A questo punto Hareis non riuscì più a controllare l'agitazione. Raggirò la scrivania portandosi vicinissimo al suo maestro e si appoggiò con una mano al piano in legno di mogano.
- Attaccheranno Amaria - dichiarò in tono concitato. - Prima però dovranno fare tappa in quel Santuario se vogliono utilizzare le Pietre. Ma - e qui viene il punto più interessante - non mobiliteranno l'intero esercito delle Cinque Terre nel recarvisi: la maggior parte delle truppe marcerà verso Nord fino alla piana di Dárenlas, dove ha l'ordine di attendere. Nel mentre, solo un paio di battaglioni raggiungerà il santuario, recupererà il talismano e in seguito si riunirà al corpo centrale. Questo significa...
- Che se trovassimo il santuario potremmo preparare per loro una degna accoglienza - completò per lui Theor, e Hareis si chiese come facesse a mantenersi così lucido e apparentemente calmo in un momento come quello. - Potremmo sottrar loro le Pietre e usarle per spezzare l'assedio prima ancora che cominci.
Lentamente, il giovane annuì e sorrise. - Ritorcere il loro piano contro di loro - sussurrò.

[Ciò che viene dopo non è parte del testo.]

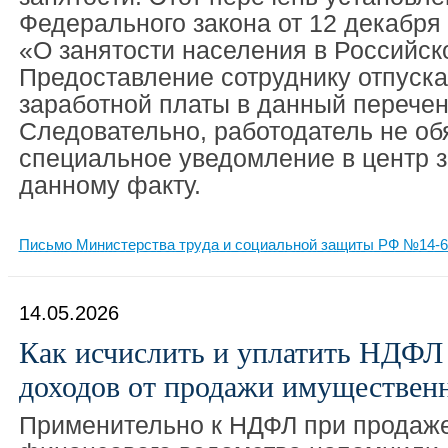
Федерального закона от 12 декабря 
«О занятости населения в Российск
Предоставление сотруднику отпуска
заработной платы в данный перечень
Следовательно, работодатель не об
специальное уведомление в центр з
данному факту.
Письмо Министерства труда и социальной защиты РФ №14-6/
14.05.2026
Как исчислить и уплатить НДФЛ
доходов от продажи имуществен
Применительно к НДФЛ при продаже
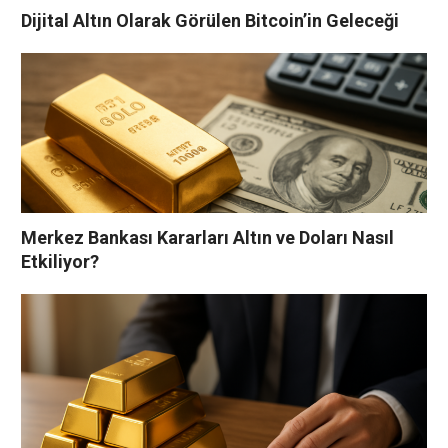
Dijital Altın Olarak Görülen Bitcoin’in Geleceği
Merkez Bankası Kararları Altın ve Doları Nasıl
Etkiliyor?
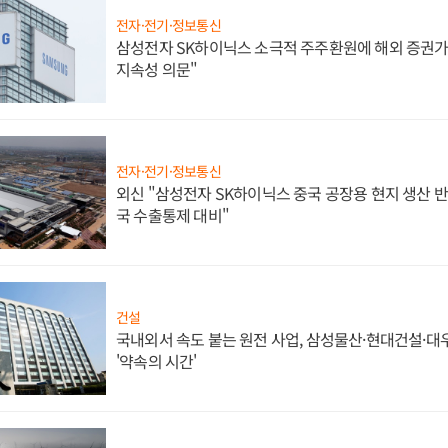
전자·전기·정보통신
삼성전자 SK하이닉스 소극적 주주환원에 해외 증권가 
지속성 의문"
전자·전기·정보통신
외신 "삼성전자 SK하이닉스 중국 공장용 현지 생산 반
국 수출통제 대비"
건설
국내외서 속도 붙는 원전 사업, 삼성물산·현대건설·
'약속의 시간'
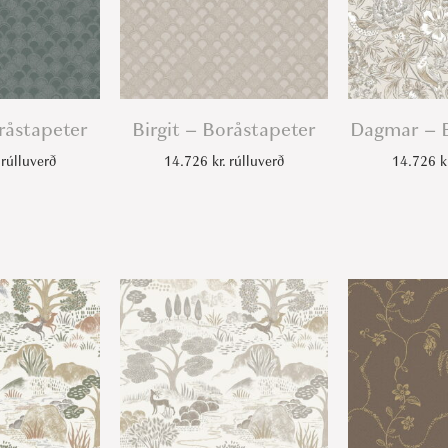
e
r
q
u
a
oråstapeter
Birgit – Boråstapeter
Dagmar – B
n
rúlluverð
14.726
kr.
rúlluverð
14.726
k
t
i
t
y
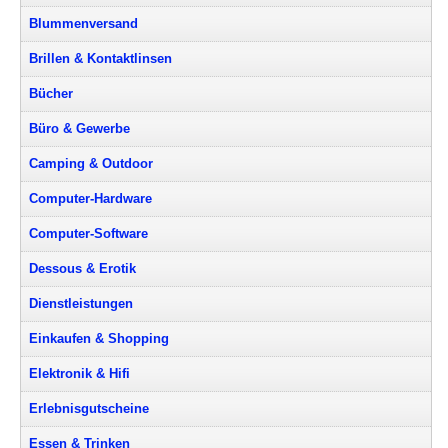
Blummenversand
Brillen & Kontaktlinsen
Bücher
Büro & Gewerbe
Camping & Outdoor
Computer-Hardware
Computer-Software
Dessous & Erotik
Dienstleistungen
Einkaufen & Shopping
Elektronik & Hifi
Erlebnisgutscheine
Essen & Trinken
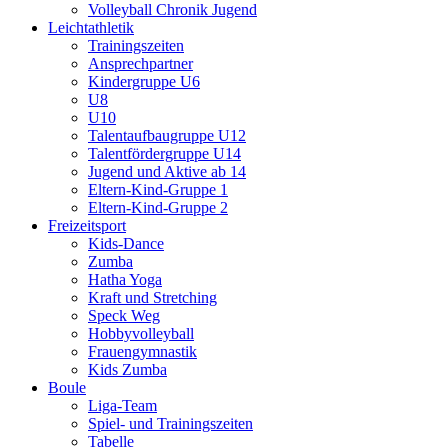
Volleyball Chronik Jugend
Leichtathletik
Trainingszeiten
Ansprechpartner
Kindergruppe U6
U8
U10
Talentaufbaugruppe U12
Talentfördergruppe U14
Jugend und Aktive ab 14
Eltern-Kind-Gruppe 1
Eltern-Kind-Gruppe 2
Freizeitsport
Kids-Dance
Zumba
Hatha Yoga
Kraft und Stretching
Speck Weg
Hobbyvolleyball
Frauengymnastik
Kids Zumba
Boule
Liga-Team
Spiel- und Trainingszeiten
Tabelle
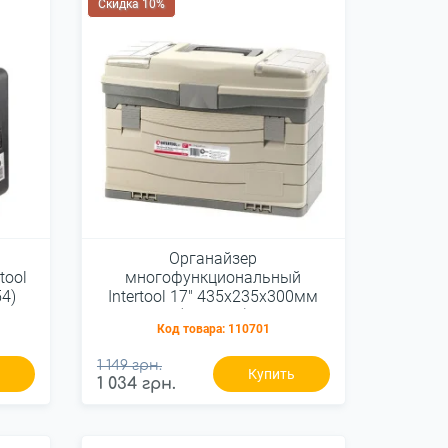
Скидка 10%
й
Органайзер
tool
многофункциональный
4)
Intertool 17" 435х235х300мм
(BX-4017)
Код товара:
110701
1 149 грн.
ь
Купить
1 034 грн.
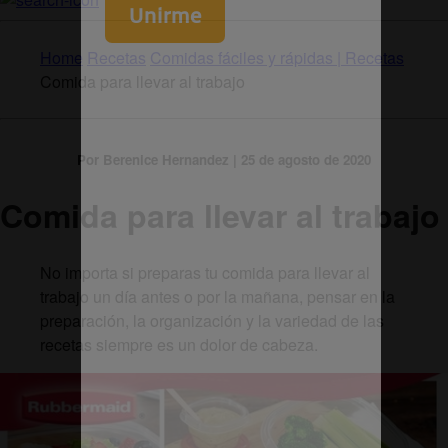
Home
Recetas
Comidas fáciles y rápidas | Recetas
Comida para llevar al trabajo
Por Berenice Hernandez | 25 de agosto de 2020
Comida para llevar al trabajo
No importa si preparas tu comida para llevar al
trabajo un día antes o por la mañana, pensar en la
preparación, la organización y la variedad de las
recetas siempre es un dolor de cabeza.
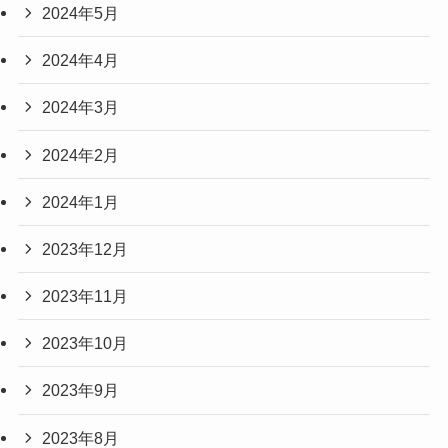
2024年5月
2024年4月
2024年3月
2024年2月
2024年1月
2023年12月
2023年11月
2023年10月
2023年9月
2023年8月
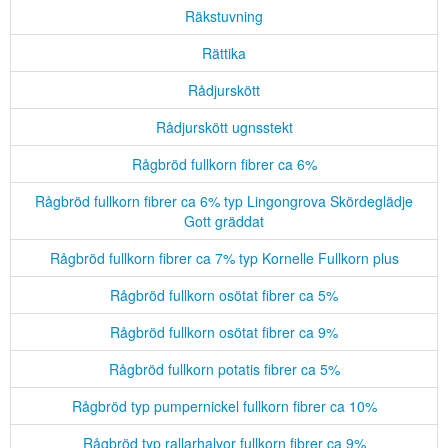
Räkstuvning
Rättika
Rådjurskött
Rådjurskött ugnsstekt
Rågbröd fullkorn fibrer ca 6%
Rågbröd fullkorn fibrer ca 6% typ Lingongrova Skördeglädje
Gott gräddat
Rågbröd fullkorn fibrer ca 7% typ Kornelle Fullkorn plus
Rågbröd fullkorn osötat fibrer ca 5%
Rågbröd fullkorn osötat fibrer ca 9%
Rågbröd fullkorn potatis fibrer ca 5%
Rågbröd typ pumpernickel fullkorn fibrer ca 10%
Rågbröd typ rallarhalvor fullkorn fibrer ca 9%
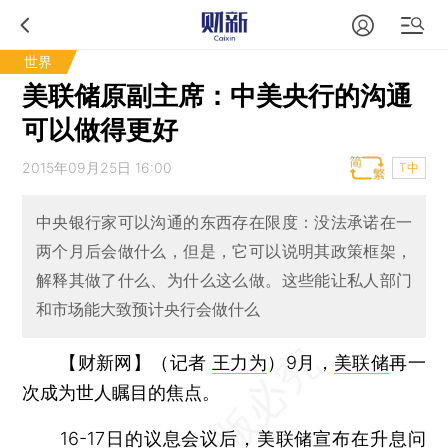
世界
美联储原副主席：中美央行的沟通
可以做得更好
2015年09月25日 16:00
T中
中央银行家可以沟通的东西存在限度：没法承诺在一
两个月后会做什么，但是，它可以说明其政策框架，
解释其做了什么、为什么这么做。这些能让私人部门
和市场能大致预计央行会做什么
【财新网】（记者
王力为
）
9月，
美联储
再一
次成为世人瞩目的焦点。
16-17日的议息会议后，美联储宣布在升息问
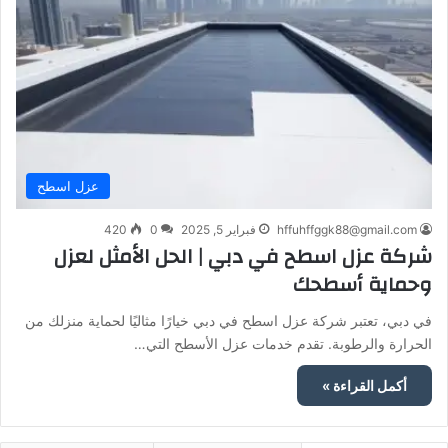
عزل اسطح
hffuhffggk88@gmail.com
فبراير 5, 2025
0
420
شركة عزل اسطح في دبي | الحل الأمثل لعزل
وحماية أسطحك
في دبي، تعتبر شركة عزل اسطح في دبي خيارًا مثاليًا لحماية منزلك من
الحرارة والرطوبة. تقدم خدمات عزل الأسطح التي…
أكمل القراءة »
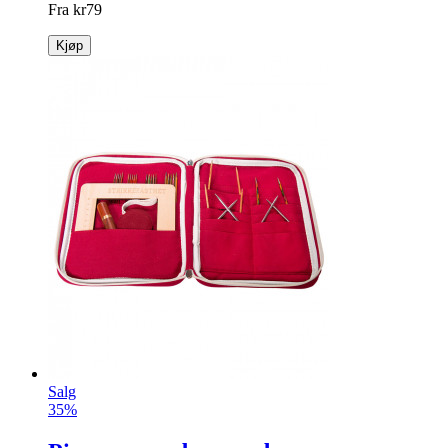
Fra
kr
79
Kjøp
Salg
35%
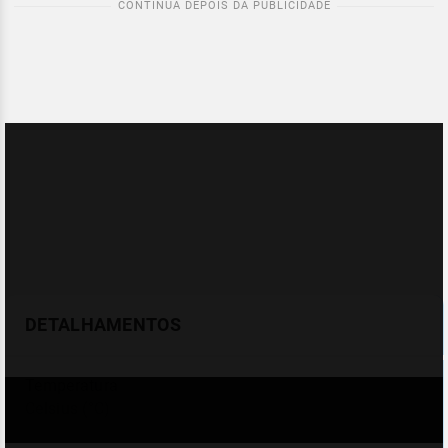
DETALHAMENTOS
Temperatura
Celsius (°C)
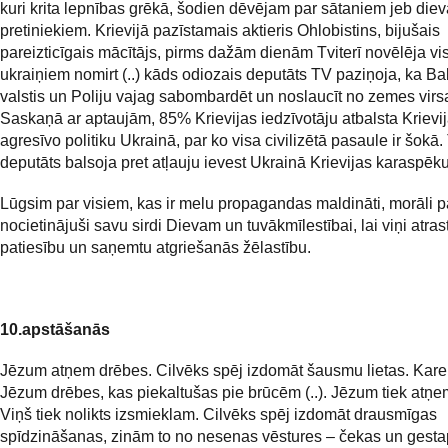
kuri krita lepnības grēkā, šodien dēvējam par sātaniem jeb diev
pretiniekiem. Krievijā pazīstamais aktieris Ohlobistins, bijušais
pareizticīgais mācītājs, pirms dažām dienām Tviterī novēlēja vi
ukraiņiem nomirt (..) kāds odiozais deputāts TV paziņoja, ka Bal
valstis un Poliju vajag sabombardēt un noslaucīt no zemes virs
Saskaņā ar aptaujām, 85% Krievijas iedzīvotāju atbalsta Krievi
agresīvo politiku Ukrainā, par ko visa civilizētā pasaule ir šokā.
deputāts balsoja pret atļauju ievest Ukrainā Krievijas karaspēku
Lūgsim par visiem, kas ir melu propagandas maldināti, morāli p
nocietinājuši savu sirdi Dievam un tuvākmīlestībai, lai viņi atras
patiesību un saņemtu atgriešanās žēlastību.
10.apstāšanās
Jēzum atņem drēbes. Cilvēks spēj izdomāt šausmu lietas. Karei
Jēzum drēbes, kas piekaltušas pie brūcēm (..). Jēzum tiek atņem
Viņš tiek nolikts izsmieklam. Cilvēks spēj izdomāt drausmīgas
spīdzināšanas, zinām to no nesenas vēstures – čekas un gest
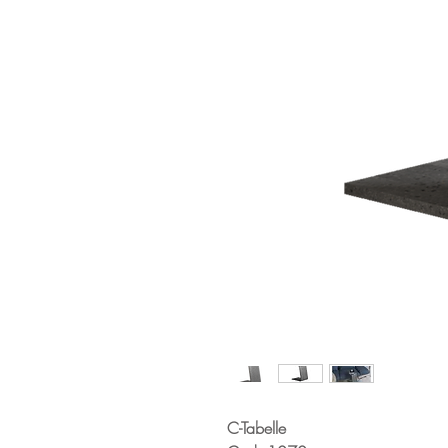
C-Tabelle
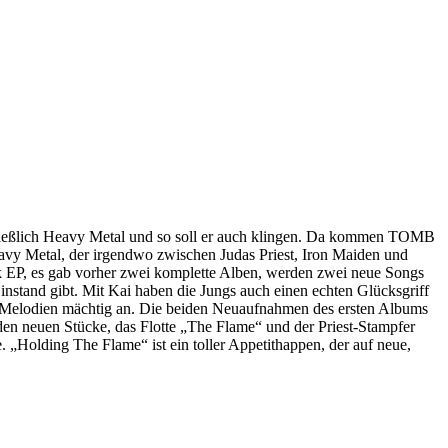
chließlich Heavy Metal und so soll er auch klingen. Da kommen TOMB
avy Metal, der irgendwo zwischen Judas Priest, Iron Maiden und
ack EP, es gab vorher zwei komplette Alben, werden zwei neue Songs
instand gibt. Mit Kai haben die Jungs auch einen echten Glücksgriff
ren Melodien mächtig an. Die beiden Neuaufnahmen des ersten Albums
iden neuen Stücke, das Flotte „The Flame“ und der Priest-Stampfer
. „Holding The Flame“ ist ein toller Appetithappen, der auf neue,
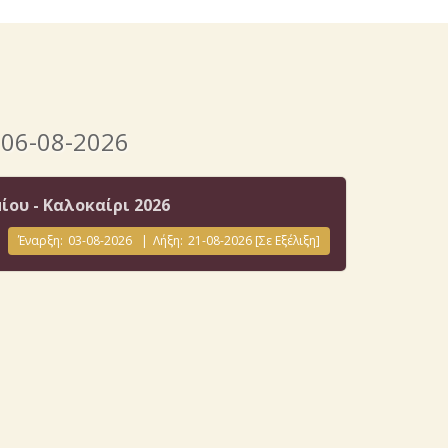
 06-08-2026
ου - Καλοκαίρι 2026
Έναρξη:
03-08-2026
|
Λήξη:
21-08-2026
[Σε Εξέλιξη]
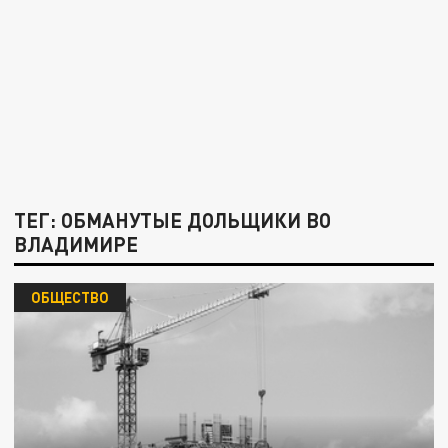
ТЕГ: ОБМАНУТЫЕ ДОЛЬЩИКИ ВО
ВЛАДИМИРЕ
ОБЩЕСТВО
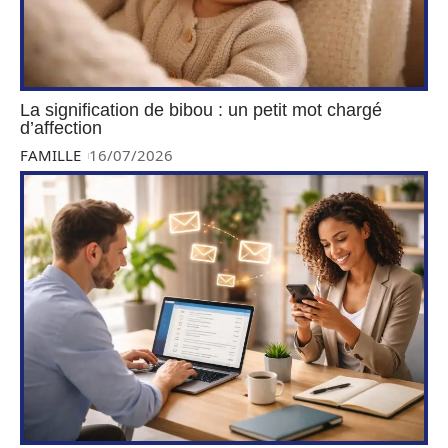
La signification de bibou : un petit mot chargé
d’affection
FAMILLE
16/07/2026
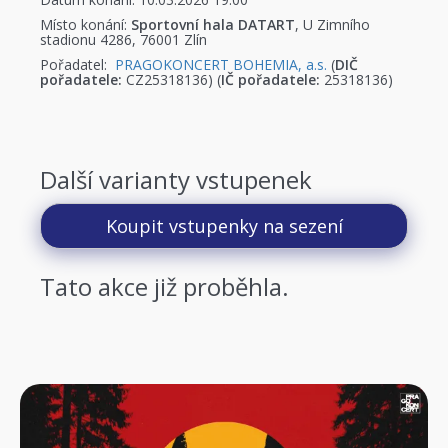
Místo konání:
Sportovní hala DATART
, U Zimního
stadionu 4286, 76001 Zlín
Pořadatel:
PRAGOKONCERT BOHEMIA, a.s.
(
DIČ
pořadatele:
CZ25318136) (
IČ pořadatele:
25318136)
Další varianty vstupenek
Koupit vstupenky na sezení
Tato akce již proběhla.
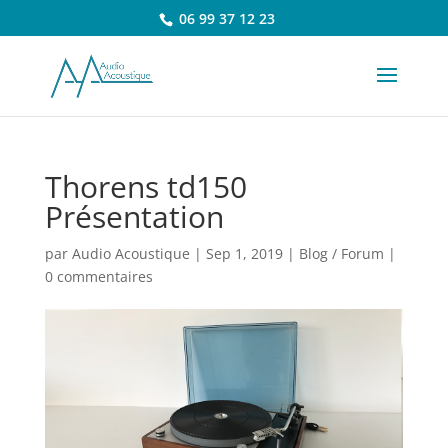
06 99 37 12 23
Thorens td150
Présentation
par
Audio Acoustique
|
Sep 1, 2019
|
Blog / Forum
|
0 commentaires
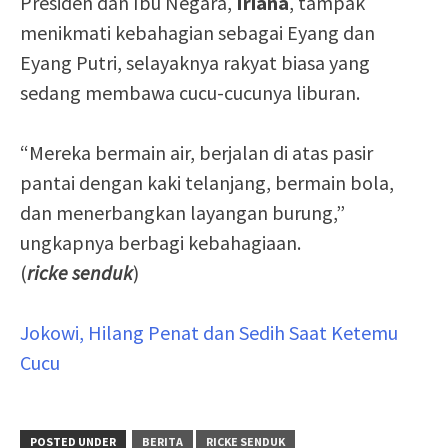
Presiden dan Ibu Negara,
Iriana
, tampak
menikmati kebahagian sebagai Eyang dan
Eyang Putri, selayaknya rakyat biasa yang
sedang membawa cucu-cucunya liburan.
“Mereka bermain air, berjalan di atas pasir
pantai dengan kaki telanjang, bermain bola,
dan menerbangkan layangan burung,”
ungkapnya berbagi kebahagiaan.
(
ricke senduk
)
Jokowi, Hilang Penat dan Sedih Saat Ketemu
Cucu
POSTED UNDER
BERITA
RICKE SENDUK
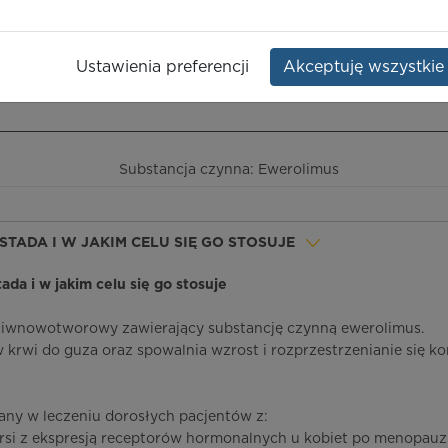
Opakowanie:
30 szt.
Ustawienia preferencji
Akceptuję wszystkie
ieczeństwo terapii
ICD-10
Ceny/refundacja
Ulotka przylekowa
Substancja czynna: Ewerolimus
 STADA I W JAKIM CELU SIĘ GO STOSUJE
tada i w jakim celu się go stosuje
eciwnowotworowy zawierający substancję czynną ewerolimus.
krwi do guza oraz spowalnia wzrost i rozprzestrzenianie się k
any w leczeniu dorosłych pacjentów z:
si z ekspresją receptorów hormonalnych u kobiet po menopauzi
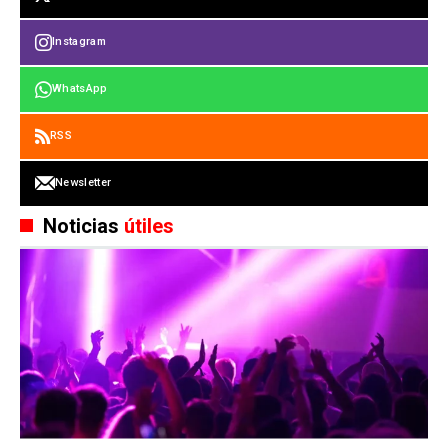
Instagram
WhatsApp
RSS
Newsletter
Noticias
útiles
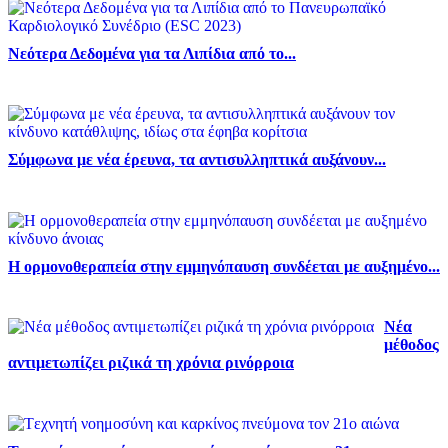
Νεότερα Δεδομένα για τα Λιπίδια από το...
Σύμφωνα με νέα έρευνα, τα αντισυλληπτικά αυξάνουν...
Η ορμονοθεραπεία στην εμμηνόπαυση συνδέεται με αυξημένο...
Νέα
μέθοδος
αντιμετωπίζει ριζικά τη χρόνια ρινόρροια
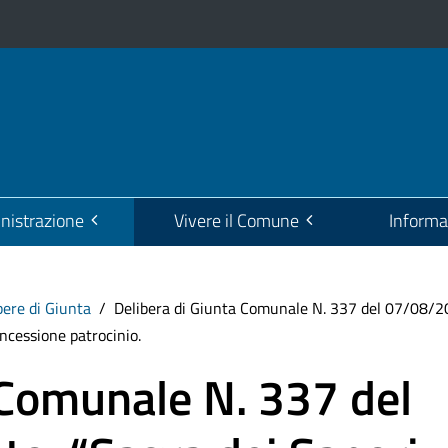
istrazione
Vivere il Comune
Informa
bere di Giunta
Delibera di Giunta Comunale N. 337 del 07/08/202
ncessione patrocinio.
 Comunale N. 337 del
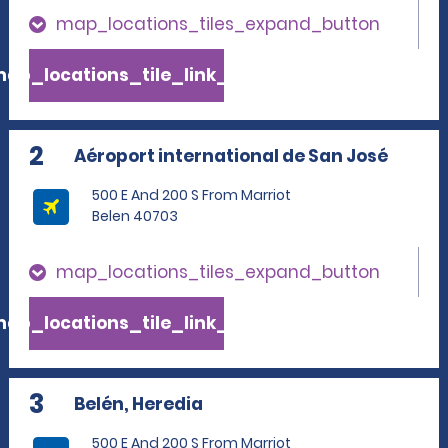
map_locations_tiles_expand_button
ap_locations_tile_link_text
2
Aéroport international de San José
500 E And 200 S From Marriot
Belen 40703
map_locations_tiles_expand_button
ap_locations_tile_link_text
3
Belén, Heredia
500 E And 200 S From Marriot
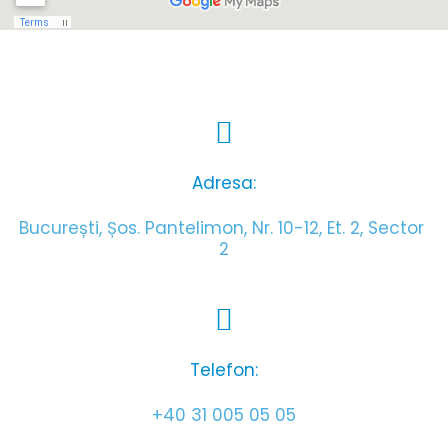
Adresa:
București, Șos. Pantelimon, Nr. 10-12, Et. 2, Sector 
2
Telefon:
+40 31 005 05 05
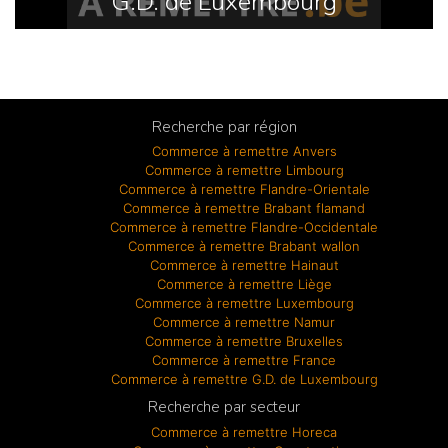
G.D. de Luxembourg
Recherche par région
Commerce à remettre Anvers
Commerce à remettre Limbourg
Commerce à remettre Flandre-Orientale
Commerce à remettre Brabant flamand
Commerce à remettre Flandre-Occidentale
Commerce à remettre Brabant wallon
Commerce à remettre Hainaut
Commerce à remettre Liège
Commerce à remettre Luxembourg
Commerce à remettre Namur
Commerce à remettre Bruxelles
Commerce à remettre France
Commerce à remettre G.D. de Luxembourg
Recherche par secteur
Commerce à remettre Horeca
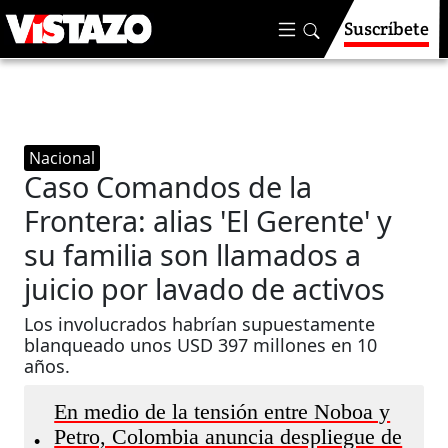
Suscríbete
Nacional
Caso Comandos de la
Frontera: alias 'El Gerente' y
su familia son llamados a
juicio por lavado de activos
Los involucrados habrían supuestamente
blanqueado unos USD 397 millones en 10
años.
En medio de la tensión entre Noboa y
Petro, Colombia anuncia despliegue de
•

Theor si alzò in piedi e si avvicinò alla libreria che occupava l'intera parete di sinistra, squadrandola come senza vederla. Per qualche istante Hareis si chiese come avrebbe dovuto comportarsi; sapeva che prima di elaborare un piano, quale che fosse l'obiettivo, l'ex maestro delle Terre del Nord aveva bisogno di riflettere sul da farsi da solo. La sua mente passava in rassegna ogni singola opzione, e solo allora egli si decideva a parlarne con i propri più fedeli consiglieri. Ma anche così, quel momento di solitaria pianificazione rappresentava la fase più importante; molte volte Hareis si era chiesto se davvero Theor fosse a conoscenza di verità che tutti loro ignoravano, fatto stava che fino a quel momento i casi in cui un piano elaborato da lui era fallito si contavano sulla punta delle dita. L'ingegno di quell'uomo era qualcosa che lui non riusciva a comprendere appieno, una sorta di forza oscura nutrita dalla dedizione che Theor riversava in ogni obiettivo che riteneva valesse la pena di perseguire. E con la Ribellione Theor aveva sfoderato il meglio di sé.
Fu per tutta questa serie di motivi che, alla fine, l'uomo optò per dileguarsi e attendere prima di conoscere le intenzioni del suo mentore. Così fece per lasciare la stanza.
- Ancora una cosa, Hareis...
Sorpreso, il mago si voltò. Theor sembrava accigliato.
- Come mai... - disse piano. - Come mai le Cinque Terre hanno pensato che convocare un Custode sarebbe stato loro utile proprio adesso?
Hareis aggrottò la fronte cercando di ricordare in fretta i dettagli.
- Pare che vi fosse un ragazzo accusato dell'omicidio di Ïsraen Kryss. Sosteneva di aver scoperto il modo per servirsi della Magia delle Pietre e che questo fosse costato la vita al Custode. Farer è stato chiamato per certificare che la sua testimonianza fosse veritiera. Un ragazzo molto giovane. Un certo... Jel Cambrest.








* abilità possibile solo nei confronti di Evocazioni di dimensioni ridotte.